RIO DE JANEIRO — For a decade the Gulf’s three biggest airlines turned a patch of desert into the crossroads of global aviation, routing the planet’s long-haul traffic through Dubai, Doha and Abu Dhabi. This year some of them are expected to fly it at a loss.
The reason sits a few thousand miles to their north, in the oil that the war on Iran has made expensive. The International Air Transport Association, the trade body that speaks for most of the world’s carriers, delivered the downgrade at its annual meeting in Rio de Janeiro, and it was a steep one. The industry is now expected to clear about $23 billion in net profit in 2026, down from the $41 billion the group had penciled in only months ago and roughly half the $45 billion airlines earned last year.
What changed is the fuel bill, and almost nothing else. Jet fuel is running about 70 percent higher than a year ago, a jump one industry accounting set out in detail this week, and it will add close to $100 billion to what carriers spend keeping their fleets aloft. The total fuel bill is on course for about $350 billion, near a third of the industry’s operating costs, on an assumption that Brent crude averages $95 a barrel this year against $69 in 2025. Oil is the line that bends every other line, and oil has been climbing since late February, when the United States and Israel opened their air campaign against Iran.
Willie Walsh, the outgoing director general who ran airlines for years before he ran their trade group, did not dress it up. Every carrier’s bottom line, he said, is suffering from a fuel spike none of them caused and none can outfly, a rise that arrived faster than any hedging desk had planned for.
The damage reads clearly at the level of a single seat. The group now sees a net profit of about $4.50 for every departing passenger, half the $9.10 it counted on a year ago, and an industry net margin of two percent. That is the sort of cushion that disappears the moment one more thing goes wrong.

And the forecast assumes that nothing else does. The $23 billion rests on Brent holding near $95, on airlines having hedged only about a third of this year’s fuel, on fares that have already been raised and flights that have already been cut, with deeper reductions waiting once the summer peak passes. With crude that has already pushed past $97 a barrel in recent sessions, the figure published in Rio looks like the hopeful version rather than the likely one.
Passengers are already paying part of the difference. Carriers have leaned on higher fares and trimmed their least profitable flying to defend what margin remains, the kind of quiet rationing that makes no headlines but shows up as a route to a secondary city that no longer exists. The deeper capacity cuts, the trade body said, will come after August, once the summer rush that flatters every airline’s books has passed.
The pain is not shared evenly. The Gulf carriers, the ones that spent twenty years selling the idea that anywhere on earth is reachable through their hubs, are expected to slide toward losses this year on softer demand and disrupted schedules. One European outlet put it more starkly still, casting the spike as a shock that erases half of everything the industry was meant to earn. There is a bitter geometry in it. Airlines based in Doha and Dubai, far from the bombing and with no hand in starting it, are being asked to carry the cost of a war fought against their neighbor.

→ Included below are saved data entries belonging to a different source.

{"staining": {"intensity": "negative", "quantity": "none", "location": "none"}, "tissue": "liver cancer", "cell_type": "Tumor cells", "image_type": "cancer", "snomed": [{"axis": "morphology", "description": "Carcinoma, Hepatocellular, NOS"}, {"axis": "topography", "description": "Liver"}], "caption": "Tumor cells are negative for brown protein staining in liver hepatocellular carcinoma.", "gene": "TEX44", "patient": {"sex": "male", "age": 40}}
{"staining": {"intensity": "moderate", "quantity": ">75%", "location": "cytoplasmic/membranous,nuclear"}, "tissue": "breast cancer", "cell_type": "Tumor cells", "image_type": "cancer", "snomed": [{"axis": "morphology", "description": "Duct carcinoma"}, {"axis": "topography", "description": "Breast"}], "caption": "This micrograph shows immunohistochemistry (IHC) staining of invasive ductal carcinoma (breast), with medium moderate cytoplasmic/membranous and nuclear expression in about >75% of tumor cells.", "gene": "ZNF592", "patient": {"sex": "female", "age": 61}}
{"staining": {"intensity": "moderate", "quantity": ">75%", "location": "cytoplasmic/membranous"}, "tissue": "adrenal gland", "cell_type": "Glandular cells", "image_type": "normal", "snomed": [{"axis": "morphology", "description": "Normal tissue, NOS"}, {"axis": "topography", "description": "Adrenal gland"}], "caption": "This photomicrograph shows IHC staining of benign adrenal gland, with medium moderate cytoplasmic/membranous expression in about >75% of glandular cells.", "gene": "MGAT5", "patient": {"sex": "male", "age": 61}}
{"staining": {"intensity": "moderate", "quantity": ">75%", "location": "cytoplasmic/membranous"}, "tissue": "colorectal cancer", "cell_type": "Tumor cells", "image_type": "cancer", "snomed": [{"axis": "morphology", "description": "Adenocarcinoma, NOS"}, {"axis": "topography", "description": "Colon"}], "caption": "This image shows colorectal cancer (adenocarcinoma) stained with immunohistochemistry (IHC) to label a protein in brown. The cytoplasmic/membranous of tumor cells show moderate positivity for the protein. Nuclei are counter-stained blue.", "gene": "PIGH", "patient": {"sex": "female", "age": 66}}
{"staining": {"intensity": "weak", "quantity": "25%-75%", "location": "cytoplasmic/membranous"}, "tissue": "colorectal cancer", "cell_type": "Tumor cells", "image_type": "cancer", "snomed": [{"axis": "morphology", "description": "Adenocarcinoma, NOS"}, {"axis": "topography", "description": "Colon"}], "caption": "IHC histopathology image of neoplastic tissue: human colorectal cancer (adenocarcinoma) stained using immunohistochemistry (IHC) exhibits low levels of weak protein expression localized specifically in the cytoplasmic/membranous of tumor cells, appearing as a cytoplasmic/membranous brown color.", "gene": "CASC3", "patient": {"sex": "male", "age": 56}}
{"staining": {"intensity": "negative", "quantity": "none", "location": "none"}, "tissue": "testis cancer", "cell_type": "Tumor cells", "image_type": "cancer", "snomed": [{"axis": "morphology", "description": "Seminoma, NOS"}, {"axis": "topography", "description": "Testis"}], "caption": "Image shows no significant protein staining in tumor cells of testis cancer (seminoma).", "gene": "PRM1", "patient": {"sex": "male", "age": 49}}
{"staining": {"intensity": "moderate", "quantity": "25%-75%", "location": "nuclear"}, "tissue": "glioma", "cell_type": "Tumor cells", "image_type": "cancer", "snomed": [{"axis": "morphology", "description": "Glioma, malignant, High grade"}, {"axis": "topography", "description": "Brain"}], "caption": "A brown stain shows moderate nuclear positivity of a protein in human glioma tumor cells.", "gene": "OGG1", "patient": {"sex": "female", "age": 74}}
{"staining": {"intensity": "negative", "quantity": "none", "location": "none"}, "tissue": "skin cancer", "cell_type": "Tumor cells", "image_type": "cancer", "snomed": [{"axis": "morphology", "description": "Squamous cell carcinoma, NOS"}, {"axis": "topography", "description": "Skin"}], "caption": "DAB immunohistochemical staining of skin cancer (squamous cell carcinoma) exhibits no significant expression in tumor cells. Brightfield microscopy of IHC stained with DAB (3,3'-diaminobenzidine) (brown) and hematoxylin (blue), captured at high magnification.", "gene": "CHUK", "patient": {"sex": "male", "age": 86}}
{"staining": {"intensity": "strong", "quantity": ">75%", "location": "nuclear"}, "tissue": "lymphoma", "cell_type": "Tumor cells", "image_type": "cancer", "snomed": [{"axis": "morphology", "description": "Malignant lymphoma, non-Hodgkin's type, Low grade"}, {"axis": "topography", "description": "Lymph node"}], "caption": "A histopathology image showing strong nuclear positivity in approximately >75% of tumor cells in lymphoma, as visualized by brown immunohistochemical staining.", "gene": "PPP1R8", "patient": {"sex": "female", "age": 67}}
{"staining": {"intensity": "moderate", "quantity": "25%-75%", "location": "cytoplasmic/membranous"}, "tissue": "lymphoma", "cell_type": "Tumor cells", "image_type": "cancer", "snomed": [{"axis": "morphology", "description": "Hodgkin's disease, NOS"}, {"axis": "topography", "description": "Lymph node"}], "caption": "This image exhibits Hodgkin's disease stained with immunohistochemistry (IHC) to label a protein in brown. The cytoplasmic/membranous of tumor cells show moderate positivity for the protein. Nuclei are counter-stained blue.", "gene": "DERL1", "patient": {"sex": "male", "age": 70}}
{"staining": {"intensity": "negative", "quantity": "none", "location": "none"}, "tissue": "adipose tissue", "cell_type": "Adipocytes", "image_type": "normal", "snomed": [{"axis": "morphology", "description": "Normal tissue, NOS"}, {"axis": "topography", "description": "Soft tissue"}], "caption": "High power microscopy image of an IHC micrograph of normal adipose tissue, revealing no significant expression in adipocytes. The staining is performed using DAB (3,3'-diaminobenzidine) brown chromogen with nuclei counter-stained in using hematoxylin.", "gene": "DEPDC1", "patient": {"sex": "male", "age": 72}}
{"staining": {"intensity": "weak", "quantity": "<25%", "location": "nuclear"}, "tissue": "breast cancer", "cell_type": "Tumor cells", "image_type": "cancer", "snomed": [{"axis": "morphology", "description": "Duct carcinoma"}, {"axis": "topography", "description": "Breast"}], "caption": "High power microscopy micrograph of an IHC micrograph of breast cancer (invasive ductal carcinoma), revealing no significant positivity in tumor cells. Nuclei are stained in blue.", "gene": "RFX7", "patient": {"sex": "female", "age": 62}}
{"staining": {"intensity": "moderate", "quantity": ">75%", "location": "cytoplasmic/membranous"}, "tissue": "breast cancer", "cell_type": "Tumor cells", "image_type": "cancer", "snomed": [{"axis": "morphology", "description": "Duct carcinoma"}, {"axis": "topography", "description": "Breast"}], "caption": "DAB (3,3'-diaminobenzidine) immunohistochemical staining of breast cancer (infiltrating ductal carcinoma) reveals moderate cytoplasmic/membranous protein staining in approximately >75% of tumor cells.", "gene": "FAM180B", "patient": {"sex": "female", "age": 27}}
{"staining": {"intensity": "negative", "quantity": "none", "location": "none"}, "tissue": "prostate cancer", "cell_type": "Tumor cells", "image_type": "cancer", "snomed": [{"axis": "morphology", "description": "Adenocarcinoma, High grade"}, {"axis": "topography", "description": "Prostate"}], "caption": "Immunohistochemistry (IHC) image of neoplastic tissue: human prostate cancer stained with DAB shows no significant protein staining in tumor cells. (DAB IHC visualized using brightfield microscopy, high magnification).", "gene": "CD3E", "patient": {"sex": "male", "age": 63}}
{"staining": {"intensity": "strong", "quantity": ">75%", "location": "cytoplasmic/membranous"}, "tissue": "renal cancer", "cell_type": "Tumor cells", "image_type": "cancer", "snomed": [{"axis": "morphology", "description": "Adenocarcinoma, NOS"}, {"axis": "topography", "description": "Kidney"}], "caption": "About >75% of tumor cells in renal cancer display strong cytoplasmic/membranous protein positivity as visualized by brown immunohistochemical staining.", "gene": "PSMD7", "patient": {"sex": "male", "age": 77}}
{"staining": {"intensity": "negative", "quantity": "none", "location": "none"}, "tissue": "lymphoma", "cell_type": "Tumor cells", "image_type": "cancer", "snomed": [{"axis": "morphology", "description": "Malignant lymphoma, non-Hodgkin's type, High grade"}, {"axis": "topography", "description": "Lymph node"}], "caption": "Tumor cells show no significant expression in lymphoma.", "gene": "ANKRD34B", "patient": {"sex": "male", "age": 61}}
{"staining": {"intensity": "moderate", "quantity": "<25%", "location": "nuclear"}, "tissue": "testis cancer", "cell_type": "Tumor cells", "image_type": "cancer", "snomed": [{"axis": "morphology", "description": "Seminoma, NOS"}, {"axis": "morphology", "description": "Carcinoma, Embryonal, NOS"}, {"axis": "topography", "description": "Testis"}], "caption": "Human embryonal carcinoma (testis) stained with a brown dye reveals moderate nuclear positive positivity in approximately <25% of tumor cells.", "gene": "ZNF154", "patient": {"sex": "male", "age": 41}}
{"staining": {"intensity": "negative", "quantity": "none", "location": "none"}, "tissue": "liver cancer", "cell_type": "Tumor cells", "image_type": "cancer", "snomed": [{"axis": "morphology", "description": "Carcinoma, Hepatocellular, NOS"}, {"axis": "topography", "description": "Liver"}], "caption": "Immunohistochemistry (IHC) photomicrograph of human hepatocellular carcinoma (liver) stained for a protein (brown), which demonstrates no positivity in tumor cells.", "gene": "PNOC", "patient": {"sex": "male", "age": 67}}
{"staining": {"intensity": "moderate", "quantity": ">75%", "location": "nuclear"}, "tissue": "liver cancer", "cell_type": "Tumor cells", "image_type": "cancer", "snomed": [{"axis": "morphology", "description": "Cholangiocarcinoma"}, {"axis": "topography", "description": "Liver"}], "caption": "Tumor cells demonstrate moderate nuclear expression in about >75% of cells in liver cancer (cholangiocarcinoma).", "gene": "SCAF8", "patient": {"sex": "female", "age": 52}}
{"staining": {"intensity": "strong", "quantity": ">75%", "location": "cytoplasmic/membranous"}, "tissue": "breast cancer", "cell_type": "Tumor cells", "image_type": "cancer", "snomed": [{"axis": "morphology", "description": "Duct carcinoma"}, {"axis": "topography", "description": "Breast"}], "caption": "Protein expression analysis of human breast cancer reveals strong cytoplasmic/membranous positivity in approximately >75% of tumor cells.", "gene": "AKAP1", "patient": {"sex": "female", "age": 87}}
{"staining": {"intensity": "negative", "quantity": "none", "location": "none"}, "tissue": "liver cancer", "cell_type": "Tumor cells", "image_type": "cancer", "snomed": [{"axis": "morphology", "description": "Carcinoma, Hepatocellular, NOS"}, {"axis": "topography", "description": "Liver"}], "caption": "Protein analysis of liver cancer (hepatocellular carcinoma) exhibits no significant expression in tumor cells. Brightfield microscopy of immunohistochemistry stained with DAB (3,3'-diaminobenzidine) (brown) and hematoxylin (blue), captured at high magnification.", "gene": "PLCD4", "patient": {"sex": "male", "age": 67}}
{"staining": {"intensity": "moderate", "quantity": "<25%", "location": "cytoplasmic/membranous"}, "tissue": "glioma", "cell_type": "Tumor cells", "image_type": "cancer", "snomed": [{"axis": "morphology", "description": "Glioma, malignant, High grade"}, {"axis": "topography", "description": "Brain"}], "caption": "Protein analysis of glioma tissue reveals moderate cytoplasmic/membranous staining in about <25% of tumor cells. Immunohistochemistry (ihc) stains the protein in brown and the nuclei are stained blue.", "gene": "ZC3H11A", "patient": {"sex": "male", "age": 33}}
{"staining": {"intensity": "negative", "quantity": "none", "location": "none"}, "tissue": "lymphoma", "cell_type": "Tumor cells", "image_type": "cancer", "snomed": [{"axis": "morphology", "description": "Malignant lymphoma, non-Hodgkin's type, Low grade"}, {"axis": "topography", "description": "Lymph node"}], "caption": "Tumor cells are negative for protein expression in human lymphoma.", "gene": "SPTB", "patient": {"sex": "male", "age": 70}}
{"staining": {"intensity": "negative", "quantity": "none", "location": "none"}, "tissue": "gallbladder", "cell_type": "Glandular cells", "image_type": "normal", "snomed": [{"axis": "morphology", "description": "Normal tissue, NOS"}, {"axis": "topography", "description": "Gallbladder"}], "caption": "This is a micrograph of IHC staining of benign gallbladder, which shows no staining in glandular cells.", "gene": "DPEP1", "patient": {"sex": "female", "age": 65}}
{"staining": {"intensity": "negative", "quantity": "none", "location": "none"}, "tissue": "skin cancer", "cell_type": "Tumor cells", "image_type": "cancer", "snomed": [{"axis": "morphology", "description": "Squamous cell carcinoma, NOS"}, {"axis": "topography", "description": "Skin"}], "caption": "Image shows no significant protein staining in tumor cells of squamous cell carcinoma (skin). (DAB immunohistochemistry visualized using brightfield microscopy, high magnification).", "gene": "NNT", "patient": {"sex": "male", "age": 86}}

None of this is new so much as it is heavier. American carriers, which spent roughly $6.5 billion on fuel in April alone, had already swallowed a fuel shock earlier in the war, and the campaign against Iran, now past its hundredth day, has kept a permanent risk premium bolted to the price of every barrel. Aviation is merely where that premium turns into something an ordinary traveler can feel, in a ticket that costs more and a route that may quietly vanish by autumn.
Walsh cast it as the latest in a run of shocks, the pandemic, then the war in Ukraine, and now the war on Iran, that has trained airlines to treat thin profit as the ordinary weather rather than the storm. The industry will still make money in 2026. It will simply make far less than it expected a season ago, for a reason that has nothing to do with how well any of it is flown or sold.
What the trade body cannot forecast is the one variable that decides the rest. Whether the guns stay quiet, whether the Strait of Hormuz stays open, whether the people who set the price of oil decide the worst has passed. Until that clears, it has done the only thing left to it, which is to mark the year down and wait to learn whether even $23 billion turns out to be too hopeful.